It would be great weakness, however, to believe, that the Christian religion in general, or even in France, can be materially injured, either by this regulation, or by the petulant and absurd opposition and derision which the vanity, or the malice, of some individuals appears to have suggested. Christianity is founded upon a rock; and neither Thomas Paine with his Age of Reason, nor Anarchasis Cloots, with his Representative of all Religions, nor Fabre D’Eglantine, the abolisher of Sunday, with his New Calendar, nor even that profound philosopher who stood up in the French Assembly, and professed himself an Atheist, shall ever, as we are assured, from the best authority, prevail against our holy religion. Christianity is an enlightened system, which introduced a purer morality than had formerly prevailed in the world, and more distinct views of a future state of rewards and punishments, by which the efforts of human laws for the suppression of crimes are better enforced and promoted. The more the light of truth is spread over the world, the more clearly are mankind enabled to see their true interest; and the more will they be convinced of the utility of supporting a religion by which all the bands of human society are thus maintained and strengthened.

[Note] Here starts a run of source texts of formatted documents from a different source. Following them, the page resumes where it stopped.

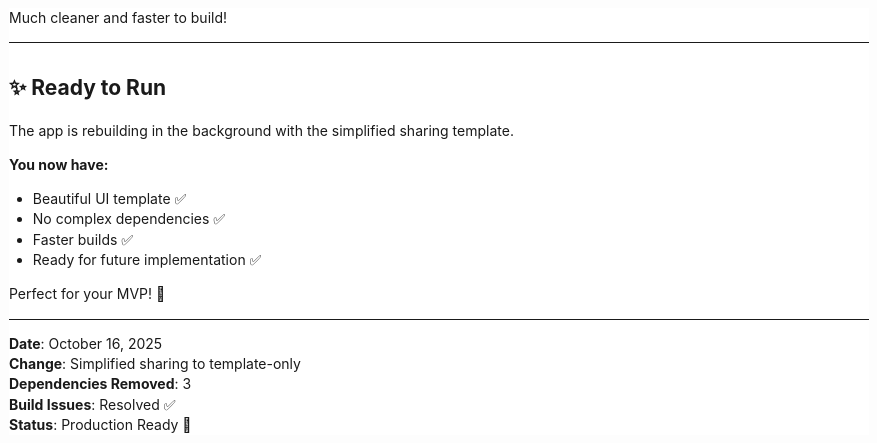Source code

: Much cleaner and faster to build!

---

## ✨ **Ready to Run**

The app is rebuilding in the background with the simplified sharing template. 

**You now have:**
- Beautiful UI template ✅
- No complex dependencies ✅
- Faster builds ✅
- Ready for future implementation ✅

Perfect for your MVP! 🎉

---

**Date**: October 16, 2025  
**Change**: Simplified sharing to template-only  
**Dependencies Removed**: 3  
**Build Issues**: Resolved ✅  
**Status**: Production Ready 🚀

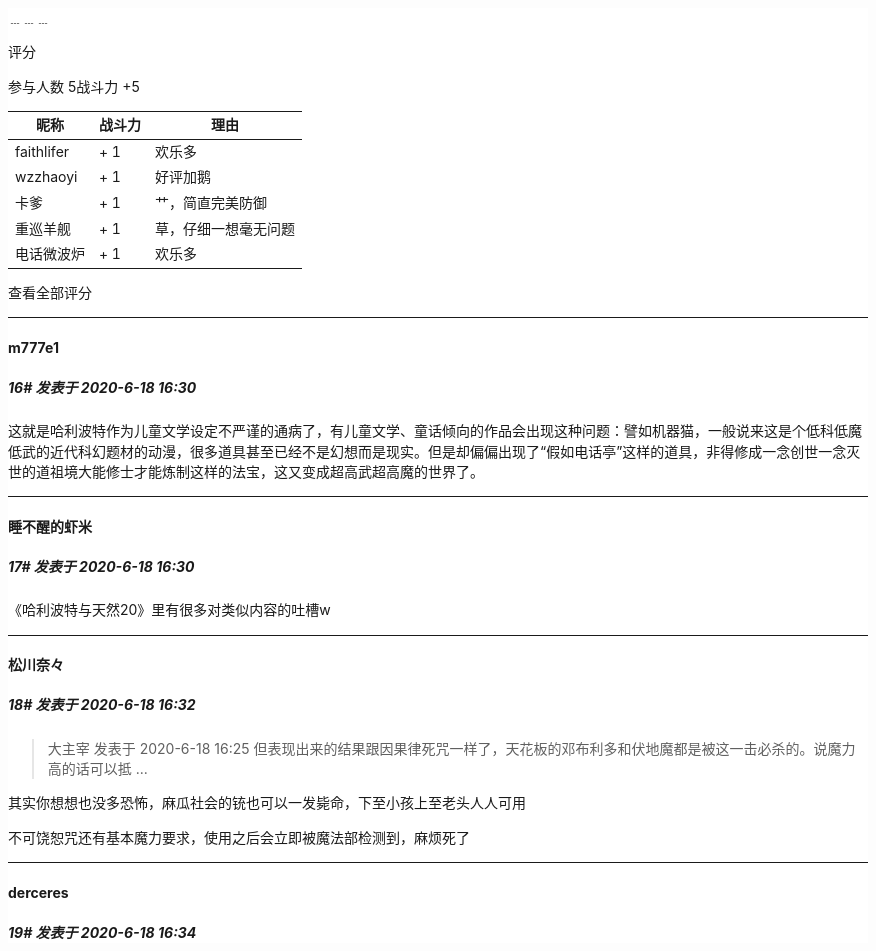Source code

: 
﹍﹍﹍

评分


 参与人数 5战斗力 +5

|昵称|战斗力|理由|
|----|---|---|
| faithlifer| + 1|欢乐多|
| wzzhaoyi| + 1|好评加鹅|
| 卡爹| + 1|艹，简直完美防御|
| 重巡羊舰| + 1|草，仔细一想毫无问题|
| 电话微波炉| + 1|欢乐多|


查看全部评分


-----

####  m777e1  
##### 16#       发表于 2020-6-18 16:30


这就是哈利波特作为儿童文学设定不严谨的通病了，有儿童文学、童话倾向的作品会出现这种问题：譬如机器猫，一般说来这是个低科低魔低武的近代科幻题材的动漫，很多道具甚至已经不是幻想而是现实。但是却偏偏出现了“假如电话亭”这样的道具，非得修成一念创世一念灭世的道祖境大能修士才能炼制这样的法宝，这又变成超高武超高魔的世界了。


-----

####  睡不醒的虾米  
##### 17#       发表于 2020-6-18 16:30


《哈利波特与天然20》里有很多对类似内容的吐槽w


-----

####  松川奈々  
##### 18#       发表于 2020-6-18 16:32


<blockquote>大主宰 发表于 2020-6-18 16:25
但表现出来的结果跟因果律死咒一样了，天花板的邓布利多和伏地魔都是被这一击必杀的。说魔力高的话可以抵 ...</blockquote>
其实你想想也没多恐怖，麻瓜社会的铳也可以一发毙命，下至小孩上至老头人人可用


不可饶恕咒还有基本魔力要求，使用之后会立即被魔法部检测到，麻烦死了


-----

####  derceres  
##### 19#       发表于 2020-6-18 16:34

But though the genuine principles of Christianity are in no danger, the adventitious trappings in which it has been decked, for the purpose of dazzling the multitude, are likely to be stripped off, and thrown away as mere useless rags; mysterious tenets, the invention of priestcraft in the dark ages, by which that religion was so unworthily debased, and rendered the instrument of undue influence and corruption, are likely to be exploded; and the unbounded authority and dominion which an ambitious and interested clergy have so long exercised over the rights of private judgment and of conscience, are likely to crumble down, and to be trodden under foot. The Roman Catholic superstition, that gigantic monster which has drunk so much human blood, that dragon which has long guarded the den of ignorance, and held more than the half of Europe in the chains of moral and political slavery, seems now to be fast approaching his last agonies.
With regard to the religious opinions entertained in France, it cannot escape observation, that how disagreeable soever they may be to us, it is the height of imprudence and absurdity to make war upon our neighbours for the purpose of producing a reformation in this particular. The world has too long experienced the effects of religious persecutions and wars, not to have learned the salutary lesson, that mankind, those especially who belong to different nations, should bear with one another in their differences of religious opinion. It seems evident, at the same time, that the system of policy to which the French government is now rapidly advancing, is that of allowing an unbounded liberty of conscience; of protecting all different sects, provided they are not enemies to the civil constitution; and of leaving to the members of every sect the privilege of choosing, and the task of maintaining their own religious teachers. This, every one knows, is conformable to the principles of the independents in England, a sect, whose uniform zeal in the cause of pure and genuine Christianity is unquestionable; and it seems to be the system of religious policy which is now realised in the North American States. For my own part, though I feel, from education, an attachment to the forms of religion established in this country, and am sensible that innovation, in matters of this kind, ought never to be attempted without very cogent reasons; yet, were I the inhabitant of a country, where, from good grounds, the old establishment had been abolished, I should, without hesitation, prefer this very liberal and apparently beneficial system.
It is easy to see, however, that the aversion discovered by the leading people in France to religious establishments, has tended to excite a jealousy in the established clergy of other countries, and to produce a set of religious alarmists, willing to represent the whole nation as hostile to Christianity, and even to all religion. In such a situation, it is not surprising, that many individuals of our established church, whether in consequence of their own apprehensions, or in the capacity of stipendiaries to the executive government, should be ready, upon this point, to distinguish themselves in the service of administration. Even in Scotland, where the very moderate provision of the clergy allows very scanty rewards to extraordinary merit, many laudable attempts have not been wanting to rouse the people on account of the dangers to religion arising from the French Revolution. It should seem, however, that the populace in this country, though certainly not suspected of lukewarmness in matters of religion, yet, whether from an acquaintance with the real state of the facts, or from a want of confidence in the intentions of those political pastors, or from whatever causes, have hitherto paid very little attention to such publications. I am, &c.